# [Travail à faire]
1 - Répondez aux questions suivantes d'après le texte sur le droit de monnayage :
(a) Quel est le prix de la monnaie indiqué pour le remboursement en lingots ?
(b) Quel droit de monnayage la loi récente a-t-elle établi en Angleterre ?
(c) À quelle condition cette loi ordonne-t-elle que l'or soit frappé par la monnaie ?
2 - Relevez tous les montants et taux chiffrés que mentionne le texte sur le droit de monnayage.
3 - Poursuivez le texte sur le droit de monnayage après sa dernière phrase.

::: Texte fourni :::

Nous ne serions jamais exposés à éprouver une pareille dépréciation, s’il n’existait point de droit de monnayage ; ou si, malgré l’existence du droit, les porteurs de billets de banque pouvaient en demander le remboursement en lingots, à 3 l. 17 sh. 10 ½ d., prix de la monnaie, et non en espèces monnayées. À moins donc que la banque ne soit tenue de rembourser ses billets en lingots ou en espèces monnayées au gré du porteur, la loi récente qui a établi en Angleterre un droit de monnayage de 6 pour 100, ou de quatre pence par once d’argent, mais en ordonnant que l’or sera frappé par la monnaie sans frais, est peut-être la mesure la plus sage, et la plus efficace pour empêcher toute variation inutile dans les monnaies[1].

::: Données fournies :::

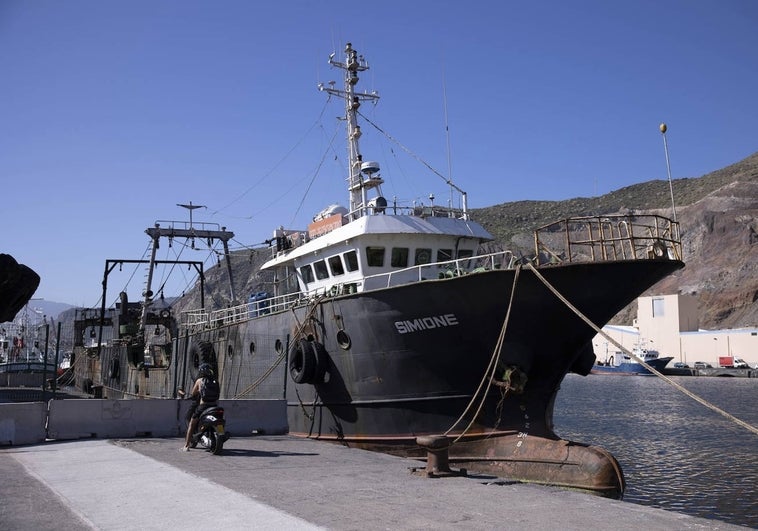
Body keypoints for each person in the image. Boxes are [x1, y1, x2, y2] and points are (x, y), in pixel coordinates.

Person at [181, 363, 219, 451]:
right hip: (214, 406)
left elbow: (193, 393)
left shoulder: (199, 381)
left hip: (203, 406)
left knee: (191, 423)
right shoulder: (215, 381)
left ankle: (186, 446)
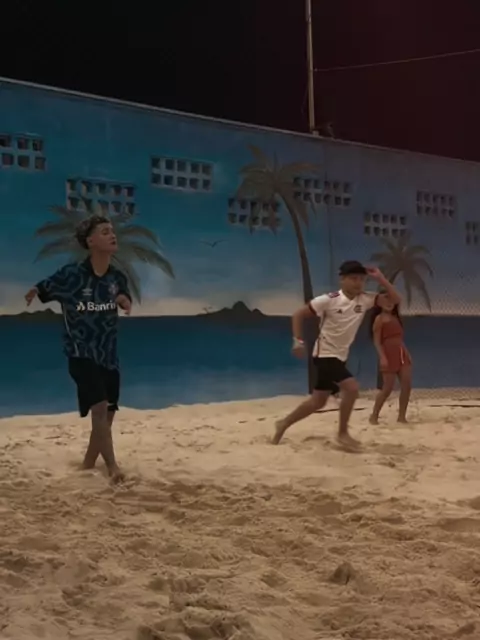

:::

# [Corrigé de l'exercice]
1 -
(a) 3 l. 17 sh. 10 ½ d.
(b) Un droit de 6 pour 100, ou de quatre pence par once d'argent.
(c) L'or doit être frappé sans frais.

2 -
3 l. 17 sh. 10 ½ d.
6 pour 100
quatre pence

3 -
  1. M. Say serait d’avis que l’Hôtel des Monnaies se fit payer un droit de monnayage qui varierait selon la quantité de lingots qu’il aurait à frapper.

    « Le gouvernement ne frapperait les lingots des particuliers qu’autant qu’on lui paierait les frais et même le bénéfice de la fabrication. Ce bénéfice pourrait être porté assez haut en vertu du privilège exclusif de fabriquer ; mais il devrait varier suivant les circonstances où se trouveraient les Hôtels des Monnaies et les besoins de la circulation. » — J.-B. Say, liv. I, chap. 21. Une telle disposition aurait un effet très-dangereux, et exposerait le pays à une variation considérable et inutile dans la valeur intrinsèque des monnaies. (Note de l’Auteur.)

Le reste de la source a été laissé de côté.